If you combine this with the fact that each person has only two “slots” for each gene (one inherited maternally and one paternally), it becomes clear that much of the genetic information—the instructions on how to make one particular version of a human being—available in your lineage was lost in getting to you: Of the 256 sets of potentially unique genes available to you in your specific set of great-great-great-great-great-grandparents, you only retained two copies. And the further back you go, the less you are genetically related to any one individual; in fact, because inheritance is random, and you aren’t allotted an equal amount of genetic material from all of your ancestors, your distant ancestors may have no genetic link to you at all.
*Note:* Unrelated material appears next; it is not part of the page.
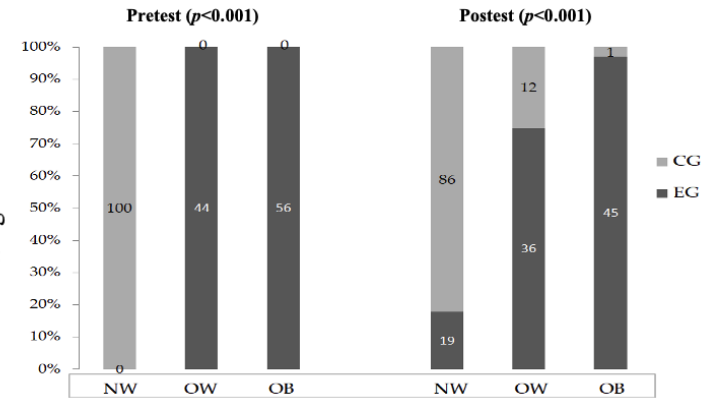
Figure 2. Weight status before (pre-test) and after (post-test) training program. EG: experimental group; CG: control group; NW: normoweight; OW: overweight; OB: obese.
Yet, if any one of these individuals had made different choices, taken a different path, you would not exist. And if genetic connection is not the arbiter of ancestry that we consider it to be, then the other humans, the plants, the animals, and the places that shaped “our ancestors” are then just as much our ancestors as the humans we find in our family tree: All the choices had to be made just so for the current world, for us, to exist. If this is so, control, then, must be a myth—our path is determined by the way itself and what is encountered there, rather than our own two feet, and we are being shaped as much as we shape—even if we are unaware of it. This also means that the places, plants, and animals that we invest our interactions in are as much the ancestors of far-future humanity as we may become.


September 23, 2017

Binding/Repair


By Amy Catherine Hulshoff & Adele Ardent Eden

Rio Grande Headwaters, CO
September 1, 2017


AAE: It is clear how much we are reliant on a chain of civilization to survive in these “wild” landscapes, even in those that are being used as playgrounds for city-living humans to go “out” and “get away from it all.” We have to bring our technologies with us to survive, our mass-produced food, shelter, and tools. A human hand on the landscape is never a singular hand; we are touching the land through the hands of others who have made our presence possible.


Still from “Binding/Repair” collaborative project by Amy Catherine Hulshoff & Adele Ardent Eden.
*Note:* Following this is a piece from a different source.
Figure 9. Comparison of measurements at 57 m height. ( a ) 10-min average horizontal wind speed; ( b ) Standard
In my previous work, I’ve wanted to explore the complex systems that arise between individuals in relationship, and the ways that we balance a need for connection against a need for control. In this collaborative work with Amy Catherine Hulshoff, we explored a relationship between two humans and the ice formation that encloses and contributes to the stream that shapes Cunningham Gulch. We found ourselves working with similar materials, such as needle and red thread, but diverged in our goals and actions: She was looking at ways to repair the deteriorating ice, while I was looking for ways to break into it...


Still from “Binding/Repair” collaborative project by Amy Catherine Hulshoff & Adele Ardent Eden.
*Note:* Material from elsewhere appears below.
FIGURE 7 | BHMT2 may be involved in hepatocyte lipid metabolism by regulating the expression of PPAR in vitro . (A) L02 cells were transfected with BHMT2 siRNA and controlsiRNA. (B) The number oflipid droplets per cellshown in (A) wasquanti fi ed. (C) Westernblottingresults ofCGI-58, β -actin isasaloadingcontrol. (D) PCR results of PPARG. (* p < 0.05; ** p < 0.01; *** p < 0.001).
As we sewed ourselves together, and to the ice, for me, this became about the challenges of finding points of connection to the landscape and to my new community that were strong, without being too destructive, or too binding.

ACH: Working with Adele opened up a new channel of communication for my work, not only between myself and another person, but between myself and our materials. Working to cope with the surroundings at the headwaters worked best if I attempted to essentialize my arena. However, in pulling bits and pieces from the landscape I found myself left with mostly broken pieces of a much bigger system- specifically here in this work we had what was left of a small glacier like tract of snow bridging the stream near our campground. I felt the need then to attempt to "repair" or stitch back together the winter's detritus of snow, sticks, and stones. With Adele, sewing our hands together, and into the ice, showed me one of the many possible way to insert myself back into this system, rather than impose myself upon it. This small performance of repair and communion echoes a much larger attempt to form an equitable relationship with the environment. I think this begins with a type of communication that exists more in material and less within an understood notion of "language".